First entry: 8 July 2015 - 11:35 Athens, 08:35 GMT
Last update: 11:35 Athens, 08:35 GMTPolitics
Greeted with cheers to a packed chamber in Strasbourg, from fellow leftists but also from anti-EU members on the far-right, the 40-year-old premier said he was determined to fix years of bad government as well as reverse the increasing inequalities caused by five years of creditor-imposed austerity.
"Let me assure the house that, quite apart from the crisis, we will continue with our reform undertakings," Tsipras said after flying in from Brussels where euro zone leaders handed him a final deadline of Sunday to agree to terms for a new bailout.
"We demand an agreement with our neighbours," he said. "But one which gives us a sign that we are on a long-lasting basis exiting from the crisis, which will demonstrate that there's light at the end of the tunnel ... Our prime objective must be to combat unemployment and to encourage entrepreneurship."
What follows is a report from Athens News Agency on Tsipras' address.
I am here, a few days only after the referendum in Greece, a few days after their mandate to intensify our efforts towards a viable solution, said Greek Prime Minister Alexis Tsipras in his address on Wednesday to the European parliament.

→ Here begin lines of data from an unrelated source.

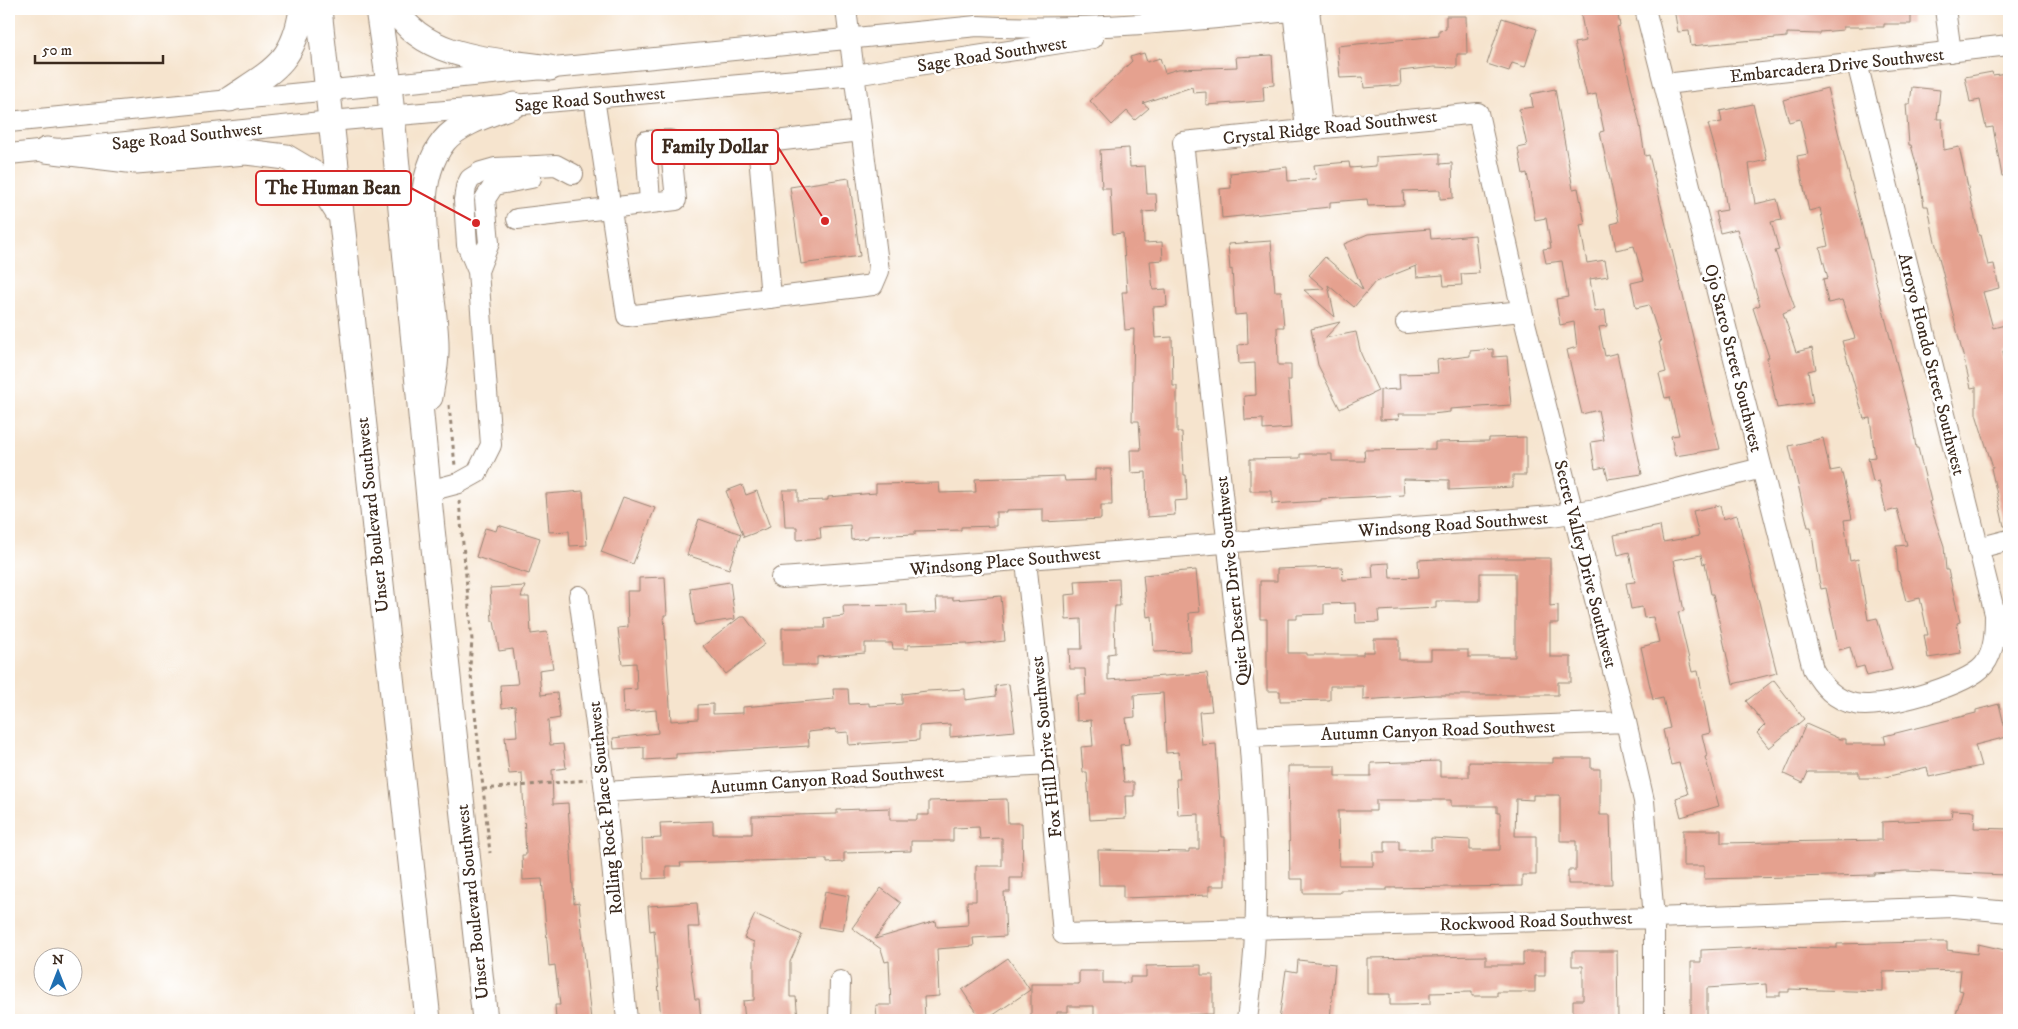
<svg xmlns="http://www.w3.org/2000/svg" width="2018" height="1029" font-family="'IM FELL DW Pica',serif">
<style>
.building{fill:#e5a18f;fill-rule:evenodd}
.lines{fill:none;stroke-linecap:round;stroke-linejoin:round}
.minor-casing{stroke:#988776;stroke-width:22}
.major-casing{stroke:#988776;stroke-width:27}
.path{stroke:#988776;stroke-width:3;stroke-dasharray:4 4;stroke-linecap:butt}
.minor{stroke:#fff;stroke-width:20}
.major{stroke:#fff;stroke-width:25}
.labels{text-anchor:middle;stroke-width:5;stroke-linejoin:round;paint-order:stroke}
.street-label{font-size:18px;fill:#3b2a1e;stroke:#fff}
.leader{fill:none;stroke:#d62828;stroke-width:2}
.callout-dot{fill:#d62828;stroke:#fff;stroke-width:2}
.callout{fill:#fff;stroke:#d62828;stroke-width:2}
.callout-label{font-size:19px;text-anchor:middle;font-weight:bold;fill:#3b2a1e}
</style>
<rect width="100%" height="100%" fill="#fff"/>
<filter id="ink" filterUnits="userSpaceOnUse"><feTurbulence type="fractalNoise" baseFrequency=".02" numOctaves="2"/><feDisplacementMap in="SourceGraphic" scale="10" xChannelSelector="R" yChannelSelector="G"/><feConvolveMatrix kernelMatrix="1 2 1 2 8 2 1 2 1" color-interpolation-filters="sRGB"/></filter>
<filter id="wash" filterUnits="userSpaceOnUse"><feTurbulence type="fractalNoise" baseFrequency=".0096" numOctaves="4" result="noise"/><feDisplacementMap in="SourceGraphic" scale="20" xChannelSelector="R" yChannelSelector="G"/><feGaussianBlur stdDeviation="1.12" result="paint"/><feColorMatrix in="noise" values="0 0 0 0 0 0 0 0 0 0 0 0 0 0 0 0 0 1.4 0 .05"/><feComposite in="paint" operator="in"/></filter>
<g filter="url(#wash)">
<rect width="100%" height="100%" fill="#f6e4ce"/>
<g id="blocks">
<path class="building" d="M1588,9H1617L1620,26L1617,27L1640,125L1645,156L1649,155L1720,449L1675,456L1671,436L1679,435L1670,397L1665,398L1659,374L1666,372L1659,342H1661L1649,305L1636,308L1631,283L1644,280L1634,246L1616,250L1611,224L1619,222L1600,132L1604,131L1596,94L1587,96L1574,43L1586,41L1580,10Z
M1674,9H1911V24H1884V27H1843V30L1820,32V34L1787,33V37L1691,46L1689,31L1678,32Z
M1446,16H1466L1467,54H1457V68L1434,67L1400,71L1401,85L1377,87L1364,88L1363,77L1340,78L1337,46L1439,36V30L1446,29Z
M1502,18L1537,29L1525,67L1512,63L1509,71L1487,64Z
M1144,53L1147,62L1160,58L1165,73L1178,69L1237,67L1236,57L1272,55L1274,85L1263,86L1264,101L1206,105V92L1193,93L1192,87L1143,103L1149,108L1135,120L1127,111L1112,125L1090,101L1132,61L1130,57Z
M1992,72L1993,75L2006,73L2009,87V175L2002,176L1993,127L1986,128L1980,100L1970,102L1965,77Z
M1912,87L1940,90L1937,119H1942L1944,150L1959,147L1979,236L1981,235L1988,265L1994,264L1999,288L1983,292L1993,328L2009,324V349L2003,351L2009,383V526H2004L1991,468H1993L1976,414V387L1971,388L1933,233L1928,206H1924L1919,175L1911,145H1909L1906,104H1910Z
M1827,88L1913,428L1916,448H1918L1931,501L1929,502L1944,546L1946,570H1948L1960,622L1957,623L1961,653L1928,658L1924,635H1928L1920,598L1906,601L1898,570L1896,546L1907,545L1897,509L1886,512L1879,481L1873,482L1868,458L1875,457L1870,418L1864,419L1842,341L1855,338L1842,300L1828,303L1823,279L1828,278L1820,248L1828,246L1820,208L1809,211L1797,156L1808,154L1800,119L1789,122L1783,100Z
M1555,89L1573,189L1578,188L1585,224L1580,225L1587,263L1605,260L1608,276L1590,279L1595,312L1605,310L1607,326L1599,327L1605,356L1617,353L1642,474L1608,479L1605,467L1595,469L1591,442L1604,440L1598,410L1582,414L1567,350L1577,347L1574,322L1560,325L1556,299L1568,297L1562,261L1546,263L1543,249L1551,248L1546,218L1535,220L1527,173L1523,174L1518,148L1527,146L1519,109L1533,107L1531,94Z
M1753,104L1767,160L1749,164L1755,204L1777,199L1782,220L1771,222L1779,250L1775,251L1795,308L1783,313L1796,352L1812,348L1816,369L1808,371L1813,403L1777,408L1767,358L1769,357L1753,308L1760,305L1746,259L1737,229L1720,233L1715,212L1727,210L1721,170L1708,124L1722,122L1720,111Z
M1129,148L1130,167L1145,166L1147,194H1156L1157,211L1143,212L1144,243L1162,242L1163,260L1150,261L1153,290L1166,289L1167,306L1153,307L1155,338L1172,337L1173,386H1177V432H1182L1184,475H1186L1187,500L1174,501L1175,515L1147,517L1146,472L1131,473L1130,450H1141L1139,421H1132L1134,329L1125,330L1122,292H1127L1123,233L1113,234L1110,188H1102L1100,150Z
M1440,153V164L1452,163L1453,198L1440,199V190L1403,191L1404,205L1368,206L1367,199L1330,202V207L1222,218L1220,189L1231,188L1230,173L1287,167L1288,181L1316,179L1314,165L1349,162L1350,168L1376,166V157Z
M849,178L860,256L801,264L790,187Z
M1430,229L1431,239L1475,235L1479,273L1461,274L1462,285L1444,286L1443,275L1417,277L1416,266L1375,282L1354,307L1328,285L1335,317L1304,290L1325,289L1309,275L1325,257L1363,290L1344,244L1368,234Z
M1271,241L1275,291H1281L1284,327H1277L1278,365H1291V380H1288L1291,428L1263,430V419L1245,420L1244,396L1256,395L1255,363L1239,364L1238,345L1248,344L1247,314L1235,315L1232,269L1230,270L1228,244Z
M1340,322L1325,338L1356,332L1361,354L1378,391L1340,409L1318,365L1311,329Z
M1493,349V357L1507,356L1511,405L1450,409V412L1432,414H1398L1399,419L1380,420V390L1400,389L1399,374L1438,373L1437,360L1470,356V351Z
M1526,437V475H1513V487L1449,490V480L1403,479L1404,495L1321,499V501L1272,504V491H1250V459L1300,458V454H1332V461H1365L1364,450L1435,449V442L1489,441V438Z
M1823,438L1830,471L1841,469L1848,499L1852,519L1844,520L1850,561L1858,559L1868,620L1877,618L1892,670L1867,676L1864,666L1856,668L1850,647L1839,650L1826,588L1821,589L1817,570L1811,527H1808L1789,446Z
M1095,469H1111L1112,505H1101V519L1043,522V509L1007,510V512H996V526L961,527V530L915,531V534L868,536V538L851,540L850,525L820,527L821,538L797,540V527H785L783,490H798V501L828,500V497L876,493V484L939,483L940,493L976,492L975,479L1064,476L1065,481L1095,480Z
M742,485L746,495L757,491L770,527L744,537L726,491Z
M583,491L587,545L570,546L569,531L549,532L546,494Z
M623,497L655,508L633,564L601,552Z
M1720,505L1723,519L1737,515L1777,673L1733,684L1713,594H1711L1705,563L1703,564L1701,555L1674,560L1684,611L1678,612L1692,672L1698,671L1705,707L1710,733L1702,735L1707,756L1705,757L1719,806L1681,817L1676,798L1688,794L1679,763L1671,765L1663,730L1670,728L1663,698L1653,700L1641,647L1659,642L1653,617L1644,618L1642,607L1631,609L1626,583L1635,582L1629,552L1618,555L1614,535L1660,526L1663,542L1699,536L1693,511Z
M699,519L741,534L729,569L687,555Z
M498,525L540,538L529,574L476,557L485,528L496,531Z
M1457,558H1550V606L1558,605V623H1550V657H1571V682H1558V695H1434L1363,700V686H1330V700L1280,701V691H1267V619H1260V581H1277V569L1342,567L1343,580L1373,578L1372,564L1389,563L1390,578L1419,577L1418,560ZM1480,573H1515V657H1468V650H1431V660H1399V639H1374V652H1363V655H1307V653H1288V619H1297V615L1324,614V604L1355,603L1356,623L1379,622L1378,611L1436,608V601H1480Z
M1196,570L1200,612L1189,613L1191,651L1154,652L1152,616L1147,617L1143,575Z
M665,577L667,615H664L671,721L698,719V705L713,704V714L743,713V707L834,699L833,689H848L849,704L869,703V706L902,704V694L927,691L965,689V700L996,696L995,686L1009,684L1015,731L950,737V724L919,726V740L849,745L848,732L836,733V729L808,732L809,746L676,754V758L644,760V747L614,749L613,738L658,733L656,710L624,713L623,690L637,689L636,663L622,664L618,628L628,627L627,591H639V578Z
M1119,579L1120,606H1115L1114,618L1115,653L1108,654V680L1207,673L1212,711L1199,712L1202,745L1216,744L1222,837H1225V886H1209V895L1123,898V885H1099L1098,850L1189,852V849H1199V814L1178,815L1176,779H1180L1178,752L1166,753L1163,693L1134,695L1135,717L1126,718L1129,744L1120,745L1124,782H1134V796H1125L1126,818L1090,820L1087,772H1083L1081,747L1093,746L1091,720L1077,721L1076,695H1086L1085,669H1070L1069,649H1082L1081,619L1066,620L1065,595L1076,594L1075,581Z
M730,582L735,619L695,625L690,588Z
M525,586L521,597H529L531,634L547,632L553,668L539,670L541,695L557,693L560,718L548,720L550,745L563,744L566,768L552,770L553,804L568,803L574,903L579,902L591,1020H556L555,1005H560L555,965L549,966L542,879L523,880L522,855H526L522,773L509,774L505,737L517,736L515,706L502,708L500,685L518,684L513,649L499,651L494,621H492L490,588Z
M1001,596L1005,641L967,645V643L908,645V649H893L892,643H865V653L817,657V665H782V628H825L824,618L844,616L843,606L907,605V614L937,612L936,598H953V600Z
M740,617H745L765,644L726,674L703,646Z
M1774,680L1804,719L1769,748L1757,733L1765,725L1746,701Z
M1999,704L2007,737L1975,745L1981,766L1929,777L1927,767L1881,778H1859V772H1808L1803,783L1784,774L1806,724L1840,739H1846V744H1886L1884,736L1976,713V710Z
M1553,758H1591V769H1600V815H1610L1612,884H1568V870H1576V841H1560V795H1533V800L1516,799L1515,836H1536V875H1522V886L1387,888V890H1340V893H1303V879H1290L1288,766H1335V776H1371V763L1440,761V777H1469V762L1553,763ZM1376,800H1451V806H1497V813H1500V850H1470V840L1431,838V850H1399V841H1385V852H1373V866H1339L1338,811H1376Z
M1007,799L1008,823H1022L1023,878H1010V892H1004L1006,936L973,938L974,946L937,949L939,996L924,997L925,1020H877L876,1005H891L889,961L885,962L881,949L852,928L881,888L901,903L875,939L936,921L937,927L968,925L967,901H976V866H1002V838L980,839L979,827L953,828V841H911V851L844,853V862L827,863V859L680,863L681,866H666V878L644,879L642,839L661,838L660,823L713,821V834H752V816L837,814V810L890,808V820H917V815H929V801Z
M1952,810L1975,811L1974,828L2009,829L2007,875L1906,871L1874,873V875L1704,879V866H1683V830H1721V843L1882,840V822L1951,819Z
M825,891L849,896L843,931L819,927Z
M697,903L699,927H688L690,960L695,999H699L701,1020H661L654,930L650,931L648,906Z
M755,914L802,935L790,962V997H796L798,1020H745L743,1001L754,1000V942L744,938Z
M1924,942H1947V950L1977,954L1978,944L2009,951V1020H1954L1963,991L1959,990L1961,970L1883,972V992L1789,989V992H1780V996H1767L1766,984L1707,988V1020H1691V962H1701V950L1766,947L1837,948V944Z
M1572,951H1617L1618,1020H1573V1000H1583V966H1572Z
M1523,952H1545V976H1535V992H1497V996H1472V992L1430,993V1004L1405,1005H1390V994H1367V958L1486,956V965H1523Z
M1008,958L1030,990L986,1020H982L962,990Z
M1298,960L1335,964L1330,1020H1279L1286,970L1297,972Z
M1201,965V975H1213V1014L1094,1017V1006H1068V1012H1057V1020H1031V984H1079V971H1103V983H1130V977H1146V966Z"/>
</g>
</g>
<g filter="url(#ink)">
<use href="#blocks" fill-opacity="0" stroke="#988776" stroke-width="1"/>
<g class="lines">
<defs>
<path id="minor" d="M1309,9L1322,127
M1645,9L1813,669C1823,687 1835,700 1855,704C1881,710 1967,686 1984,665C1995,651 1995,631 1995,614L1857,63
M1945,9L1951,52
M1293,10L1306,129
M1665,84L2009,45
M594,98L627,316L873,285L879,271L846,9
M9,122L977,26C1089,32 1201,20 1311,9
M9,154L331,121L854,75L1093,38
M517,219L676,200L670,140L646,141L650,202
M478,271L489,243L485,199L494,185L531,178
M771,298L758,143L861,131
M1406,323L1522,311
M429,491L459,483L477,473L491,445L478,271L467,245L464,200L466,187L470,179L481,172L495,168L556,165L573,174
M1978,548L2009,540
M1026,561L1048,765L1063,934L1654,918L1954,907L2009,912
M781,578C1038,560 1295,536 1552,516L1596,509L1762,468
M579,596L605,792L627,1020
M1249,737L1626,722
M605,792L1048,765
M839,1020L840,981
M1247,1020C1261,922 1257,835 1249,737L1183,142L1478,113L1522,311L1626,722L1644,801L1654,918V1020"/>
<path id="major" d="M319,9L428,1020
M378,9L389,84L432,529L485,1020
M395,9C424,60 498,60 550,68
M230,99C272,71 294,63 302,9
M46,150L136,161L246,152L286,157L313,173L337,211
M430,397C432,382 436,367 436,352C438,291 402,193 444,141C458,123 493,113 514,105"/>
</defs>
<use href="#minor" class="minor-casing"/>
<use href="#major" class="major-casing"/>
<path class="path" d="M449,405L455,466
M459,501L472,640L470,666L490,853
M483,789L587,780"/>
<use href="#minor" class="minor"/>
<use href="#major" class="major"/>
</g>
</g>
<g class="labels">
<g class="street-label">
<text transform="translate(992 54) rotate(-9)" y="6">Sage Road Southwest</text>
<text transform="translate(1837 65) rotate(-6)" y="6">Embarcadera Drive Southwest</text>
<text transform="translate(590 99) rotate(-5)" y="6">Sage Road Southwest</text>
<text transform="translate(1330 127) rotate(-6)" y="6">Crystal Ridge Road Southwest</text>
<text transform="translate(187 136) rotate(-6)" y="6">Sage Road Southwest</text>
<text transform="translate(1734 358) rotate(76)" y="6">Ojo Sarco Street Southwest</text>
<text transform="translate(1932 364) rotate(76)" y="6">Arroyo Hondo Street Southwest</text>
<text transform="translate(372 515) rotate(-96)" y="6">Unser Boulevard Southwest</text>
<text transform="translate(1453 524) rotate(-4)" y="6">Windsong Road Southwest</text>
<text transform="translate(1005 561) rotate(-5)" y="6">Windsong Place Southwest</text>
<text transform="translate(1586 564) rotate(76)" y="6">Secret Valley Drive Southwest</text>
<text transform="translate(1232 581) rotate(-96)" y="6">Quiet Desert Drive Southwest</text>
<text transform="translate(1438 730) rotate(-2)" y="6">Autumn Canyon Road Southwest</text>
<text transform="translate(1046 747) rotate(-96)" y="6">Fox Hill Drive Southwest</text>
<text transform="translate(827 779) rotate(-4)" y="6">Autumn Canyon Road Southwest</text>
<text transform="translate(605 808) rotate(-96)" y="6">Rolling Rock Place Southwest</text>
<text transform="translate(472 902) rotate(-96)" y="6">Unser Boulevard Southwest</text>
<text transform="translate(1536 921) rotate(-2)" y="6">Rockwood Road Southwest</text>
</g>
</g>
<path class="leader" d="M825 221L778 147M476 223L411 188"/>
<g class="callout-dot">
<circle cx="825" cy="221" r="5"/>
<circle cx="476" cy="223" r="5"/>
</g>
<g class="callout">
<rect x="652" y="130" width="126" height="34" rx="5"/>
<rect x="256" y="171" width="155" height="34" rx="5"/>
</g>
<g class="callout-label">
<text x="715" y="153">Family Dollar</text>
<text x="333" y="194">The Human Bean</text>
</g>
<rect width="2018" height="1029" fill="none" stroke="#fff" stroke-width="30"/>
<g transform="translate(58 972)"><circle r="24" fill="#ffffff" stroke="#b1aaa5"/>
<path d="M0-4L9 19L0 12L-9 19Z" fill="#1f6fb2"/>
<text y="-8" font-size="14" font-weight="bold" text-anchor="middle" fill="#3b2a1e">N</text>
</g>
<path d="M35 55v8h128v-8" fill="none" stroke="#3b2a1e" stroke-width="2.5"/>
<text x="42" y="55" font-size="15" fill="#3b2a1e" stroke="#ffffff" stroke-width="4" paint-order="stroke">50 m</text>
</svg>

“The Greek people's decision does not mean rift with Europe but the return to the European values. I assume full responsibility for what happened in the last five months and I want to reassure you that the Greeks in the last five years have done a tremendous effort that has worn them out. We want an agreement that will foresee credible reforms and with the least possible recessionary measures with a growth agenda. Our proposal also foresees the debt restructuring issue. We should not consider it a taboo. I want to be clear”, said Tsipras
“The proposals for the debt restructuring do not want to burden the European citizens. The money from the loans never came to the Greek citizens but went for the banks' rescue,” the Greek premier added.